Annihilation Literary Elements

Genre

Science Fiction, Weird Fiction

Setting and Context

Area X, an uninhabited area being studied by an expedition team.

Narrator and Point of View

The narrator is the biologist, who is never given a name. She tells the story from her own point of view, and the text is understood to be the final version of her field journal.

Tone and Mood

The tone is threatening and sinister. The mood is dark and foreboding.
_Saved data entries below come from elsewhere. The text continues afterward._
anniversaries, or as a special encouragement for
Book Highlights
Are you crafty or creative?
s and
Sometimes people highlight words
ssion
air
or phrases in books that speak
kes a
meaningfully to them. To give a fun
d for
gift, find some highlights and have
Protagonist and Antagonist

The biologist is the protagonist. At various times, the other members of her expedition team are antagonistic, namely the psychologist and the surveyor. The overarching antagonist is the mysterious Southern Reach agency.

Major Conflict

The unsolved mystery of Area X and its inexplicable claiming of the lives of previous explorers is the major conflict of the novel.

Climax

The biologist encounters the Crawler and is atomized and reconstituted, thus becoming an integrated part of Area X.

Foreshadowing

The disappearance of the anthropologist foreshadows her death, and the black box's description as "outlandish" and its being shrouded in mystery foreshadows the truth that it is really just a psychological ploy, and gestures towards the larger truth that the Southern Reach operates on a basis of lies and manipulation.

Understatement

Allusions

The writing on the tower walls is often likened to biblical passages by explorers, specifically passages from Revelations, which foretells the end of days.

Imagery

The imagery is very stark and bleak; the author uses not only descriptions of the visual appearance of Area X but also describes sounds and smells as well so that we are able to imagine with all our senses what the place is like. Although there is reference made to the color of things, the author's imagery makes Area X seem as though it is phosphorescent and iridescent.

Paradox

The biologist came to Area X to find out why her husband died, yet remains there because she feels that a part of him may still be living.

Parallelism

The biologist provides several examples of transitional environments throughout the text that parallel Area X and serve as microcosmic examples of self-sustaining ecosystems, including her childhood swimming pool and a vacant lot near the home she shared with her husband.

Metonymy and Synecdoche

Personification

The biologist has a tendency to relate structures to living things; for example, she describes the tower steps as "the spiraling teeth of some unfathomable beast" (47).